Are you considering taking out an auto or a personal loan? If so, it’s essential to understand the implications of cross-collateralization.
What is Cross Collateralization?
Cross collateralization is a practice commonly used by lenders, especially in certain types of loans, such as car loans. It involves using multiple assets as collateral for a single loan. While this may seem like a convenient option, it’s crucial to understand the potential risks and consequences it might bring.
Credit unions typically use cross-collateralization more frequently than traditional banks, often including such clauses in their loan agreements, which means that a single asset like a car can be used as collateral for multiple loans, and even credit cards, with the credit union. This practice is less common with traditional banks.
How Credit Unions Practice Cross Collateralization
If a borrower misses a loan payment, the credit union will typically withdraw the payment from the borrower’s deposit accounts, which serve as collateral for the loan.
If the deposit accounts have insufficient funds, the credit union will initiate collection efforts, such as contacting the borrower and potentially sending a notice of possible repossession of other collateral, such as a car, to satisfy the debt.
Cross Collateralization Can Lead To Car Repossession
Here are examples of how cross-collateralization can be used:
- Missed payments on unrelated loans: Even if you’re diligently paying off your car loan, missing payments on a cross-collateralized loan (like a credit card) can trigger car repossession. The credit union sees all these loans as connected, and they have the right to seize your car to cover the other debts.
- Defaulting on the other loan: If you default on the other loan that’s cross-collateralized with your car loan, the credit union can repossess your car to cover the defaulted loan, even if your car payments are up-to-date.
Example:
- You get a car loan and a credit card from the same credit union.
- The credit union’s policy includes cross-collateralization.
- You miss several credit card payments.
- Even if your car payments are current, the credit union can repossess your car to cover the missed credit card payments. And, it’s more difficult to recover credit scores after a car repo than to recover scores after late payments.
How to Avoid Cross-Collateralization
It’s nice to have a good banking relationship with your financial institution. Having all your loans and other banking products in one place makes sense. But watch-out for the old adage:
“Don’t put all your eggs in one basket.”
Most traditional banks have a cross-collateralization clause in loan agreements. The difference is they choose not to use it.
But at credit unions it’s pretty much standard operating procedure to enforce the cross-collateralization clause.
Credit unions are generous on their loan terms often extending credit to members with less than perfect credit histories while still offering decent rates and terms.
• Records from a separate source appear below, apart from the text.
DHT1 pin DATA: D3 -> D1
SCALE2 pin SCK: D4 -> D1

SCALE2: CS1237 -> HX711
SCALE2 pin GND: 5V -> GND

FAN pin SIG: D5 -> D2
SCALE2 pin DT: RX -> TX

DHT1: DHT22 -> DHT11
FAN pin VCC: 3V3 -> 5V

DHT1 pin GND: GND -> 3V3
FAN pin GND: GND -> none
Credit unions will extend loans when a traditional bank will not.
But when it comes to financial loss, a credit union can be harsh because they’re member-owned, not-for-profit financial cooperatives. A financial loss can have an impact on all credit union members.
The cross-collateralization clause is designed to reduce the risks associated with lending. It’s a clause in most credit union loan agreements. Don’t be shocked when the credit union pulls enforces it. Read all the fine print whenever you plan to take out a vehicle loan at a credit union.
Credit Union Members Should Diversify
If your vehicle loan is with a credit union make sure that’s your only loan at that institution to avoid being trapped by cross-collateralization.
Open credit cards at a bank or credit card issuer other than theat credit union. Of course you don’t plan on defaulting on any type of loan but just in case there’s a financial hardship you won’t experience the shock of having your vehicle repossessed to pay your credit card or other debt.
Bottom Line
It’s crucial for borrowers to consult with a legal professional before entering into a cross-collateralized loan agreement. An attorney can help navigate the legal complexities, identify potential risks, and ensure that your rights and interests as a borrower are protected.